# The data

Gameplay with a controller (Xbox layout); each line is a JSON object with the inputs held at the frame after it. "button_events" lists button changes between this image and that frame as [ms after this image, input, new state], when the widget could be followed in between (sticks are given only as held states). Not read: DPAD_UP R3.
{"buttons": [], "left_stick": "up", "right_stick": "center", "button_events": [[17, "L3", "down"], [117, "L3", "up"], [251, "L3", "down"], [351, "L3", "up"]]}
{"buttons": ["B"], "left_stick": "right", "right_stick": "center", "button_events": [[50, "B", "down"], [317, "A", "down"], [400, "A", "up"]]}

# Problem
Where a line in the listing above contains "center", copy that line.

# Solution for this task
{"buttons": [], "left_stick": "up", "right_stick": "center", "button_events": [[17, "L3", "down"], [117, "L3", "up"], [251, "L3", "down"], [351, "L3", "up"]]}
{"buttons": ["B"], "left_stick": "right", "right_stick": "center", "button_events": [[50, "B", "down"], [317, "A", "down"], [400, "A", "up"]]}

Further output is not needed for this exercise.